Reproduce the whole reading text below word for word, keeping every line and punctuation mark unchanged.

** Start Reading text **

I was the verbal bully at my school, the lonely kid who didn’t have any friends. I sneered at pep rallies and laughed at “school spirit.” When someone gave me what I thought was a dirty look, I responded with a barrage of cutting comments. I lived the definition of prickly.
It took years to overcome the damage my primary caregivers did, and I’ve never truly forgiven them. But I hope the kids I went to school with can forgive me for being a horrid, bullying brat.
Our culture’s idea of a “good home” doesn’t guarantee a healthy place for a child to grow up in. Bullies may be born with the inability to empathize, but they’re also made by other bullies they can’t escape.
On taking offense when grown kids choose a hotel over staying with you:
Please don’t see your kids’ personal preferences as something at which you lose. That sets up a competition where none exists, and where “losing” means letting others live as they choose, and “winning” means making others submit to your narrow definition of a close family.
Wanting independence to decide when to leave an event and where to sleep with a spouse – these are perfectly reasonable, non-insulting, grown-up choices.
My parents own a huge house that could comfortably fit my whole family. We never stay with them because we can never satisfy all their demands on our time and attention. We stay at my mother-in-law’s tiny bungalow because its lumpy beds and tiny bathroom all come with a free pass to be ourselves, come and go like adults, a genuine interest in our lives, and our favorite ice cream. Please, please be inviting to who your kids are and not what sacrifice you think they owe you.

** End Reading text **
** Start Material provided **

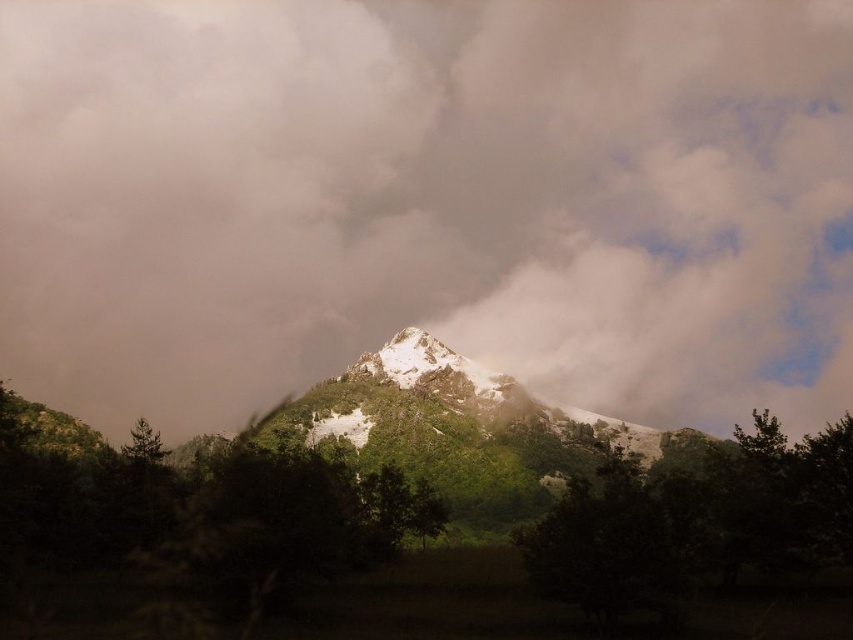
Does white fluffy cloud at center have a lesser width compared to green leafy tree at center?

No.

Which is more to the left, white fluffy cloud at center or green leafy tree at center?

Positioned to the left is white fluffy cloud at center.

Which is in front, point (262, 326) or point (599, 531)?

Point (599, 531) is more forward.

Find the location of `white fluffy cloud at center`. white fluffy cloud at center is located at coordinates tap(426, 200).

** End Material provided **
** Start Material provided **

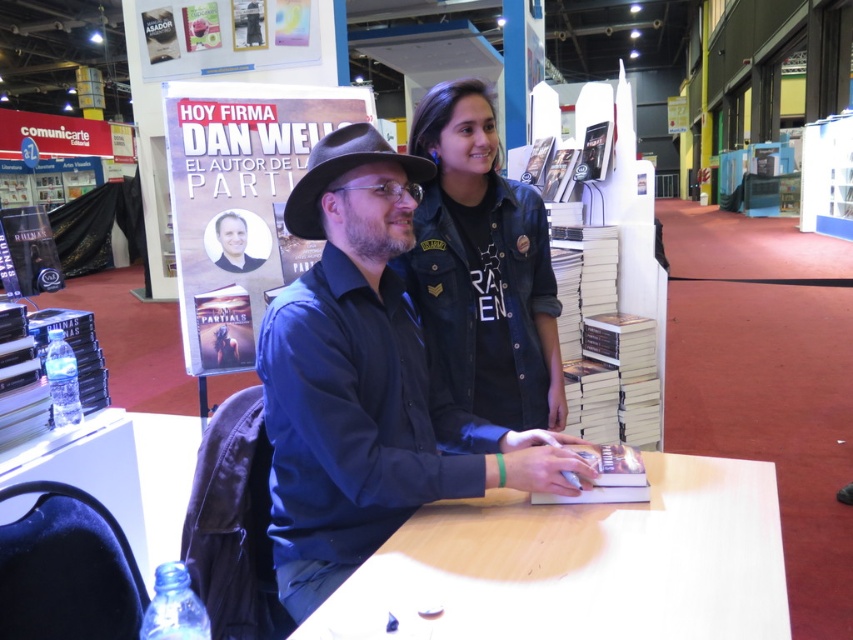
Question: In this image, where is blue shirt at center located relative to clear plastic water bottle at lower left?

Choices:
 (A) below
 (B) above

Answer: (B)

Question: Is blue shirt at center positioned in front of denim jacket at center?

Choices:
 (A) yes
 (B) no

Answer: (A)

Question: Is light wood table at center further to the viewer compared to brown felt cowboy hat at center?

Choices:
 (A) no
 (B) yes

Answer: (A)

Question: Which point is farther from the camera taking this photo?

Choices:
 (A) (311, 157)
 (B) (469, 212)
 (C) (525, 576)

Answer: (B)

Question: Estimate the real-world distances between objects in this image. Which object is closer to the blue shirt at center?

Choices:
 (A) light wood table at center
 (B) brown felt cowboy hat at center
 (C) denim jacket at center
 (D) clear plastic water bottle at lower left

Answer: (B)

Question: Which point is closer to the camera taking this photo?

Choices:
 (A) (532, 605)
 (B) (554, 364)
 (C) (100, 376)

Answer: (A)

** End Material provided **

**The completed task:**
I was the verbal bully at my school, the lonely kid who didn’t have any friends. I sneered at pep rallies and laughed at “school spirit.” When someone gave me what I thought was a dirty look, I responded with a barrage of cutting comments. I lived the definition of prickly.
It took years to overcome the damage my primary caregivers did, and I’ve never truly forgiven them. But I hope the kids I went to school with can forgive me for being a horrid, bullying brat.
Our culture’s idea of a “good home” doesn’t guarantee a healthy place for a child to grow up in. Bullies may be born with the inability to empathize, but they’re also made by other bullies they can’t escape.
On taking offense when grown kids choose a hotel over staying with you:
Please don’t see your kids’ personal preferences as something at which you lose. That sets up a competition where none exists, and where “losing” means letting others live as they choose, and “winning” means making others submit to your narrow definition of a close family.
Wanting independence to decide when to leave an event and where to sleep with a spouse – these are perfectly reasonable, non-insulting, grown-up choices.
My parents own a huge house that could comfortably fit my whole family. We never stay with them because we can never satisfy all their demands on our time and attention. We stay at my mother-in-law’s tiny bungalow because its lumpy beds and tiny bathroom all come with a free pass to be ourselves, come and go like adults, a genuine interest in our lives, and our favorite ice cream. Please, please be inviting to who your kids are and not what sacrifice you think they owe you.